View Full Version : Quantum Mysteries - The Infamous Double-Slit Experiment

Plot Device
09-06-2008, 09:38 PM
Okay, I admit I know very little about quantum anything (quantum theory, quantum physics, quantum mechanics, etc). So if the following information turns out to be a real yawn-a-minute example of "Geez, Plot Device! We already knew about that!" then please excuse my ignorance.

But I simply had to post the following YouTube link, and then ask everybody here:




According to this video clip about particle theory, particles somehow "know" when we are watching them, and so the particles then change their behavior accordingly. Almost like the ultimate example of "a watched pot never boils."


Plot Device
09-08-2008, 09:21 AM
Okay, so I guess that after 36 hours, 15 views of this thread, and not one reply, I can assume one of the following:

a) I am mis-understanding the purpose of the Science Fact sub-forum, and people are politely ignoring a thread that doesn't even belong here
b) eveyone already knows quantum mechanics inside and out and I am now coming across as a real dope for NOT knowing as much as everyone else
c) no one has an answer
d) nobody really bothers with this sub-forum

Whatever the reason for the relentless symphony of crickets, I am a little stunned.

09-08-2008, 09:49 AM
I love this about quantum physics.

Does the tree make a noise if we aren't there to hear? Perhaps not!

I would love to see what happens when the tech gets powerful enough to measure the electrons from a great distance. Will they still behave differently? Does space enter into the equation at all?

How can measuring the action change the result, while measuring the result appears to change nothing?

Things like this give me hope that there are still frontiers in the world to explore.


PD, this forum is a little slower than others.

PROBLEM A:
Repeat the rows exactly, covering the stretch from the line containing "left wrist: (326, 164, -9)" through the end of the rows.

INPUT:
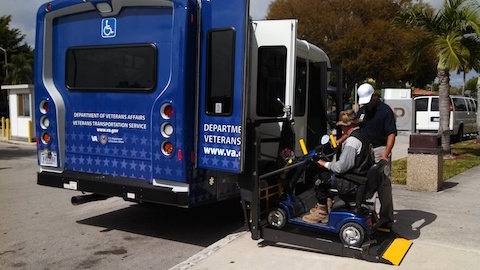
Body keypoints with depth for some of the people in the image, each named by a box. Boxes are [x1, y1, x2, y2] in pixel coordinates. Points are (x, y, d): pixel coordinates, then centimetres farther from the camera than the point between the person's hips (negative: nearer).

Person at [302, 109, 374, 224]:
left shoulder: (352, 140, -22)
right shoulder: (362, 135, 10)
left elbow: (341, 166, -25)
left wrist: (326, 164, -9)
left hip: (351, 183, -10)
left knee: (320, 180, -1)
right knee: (326, 175, 16)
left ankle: (322, 213, 13)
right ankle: (326, 205, 22)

PROBLEM B:
In the forum thread on the double-slit experiment, why does Plot Device ask readers to excuse his ignorance in the first post?

WORKED SOLUTION A:
left wrist: (326, 164, -9)
left hip: (351, 183, -10)
left knee: (320, 180, -1)
right knee: (326, 175, 16)
left ankle: (322, 213, 13)
right ankle: (326, 205, 22)

WORKED SOLUTION B:
He admits he knows very little about quantum theory, quantum physics or quantum mechanics. He worries that the information he is posting might be something everyone already knew.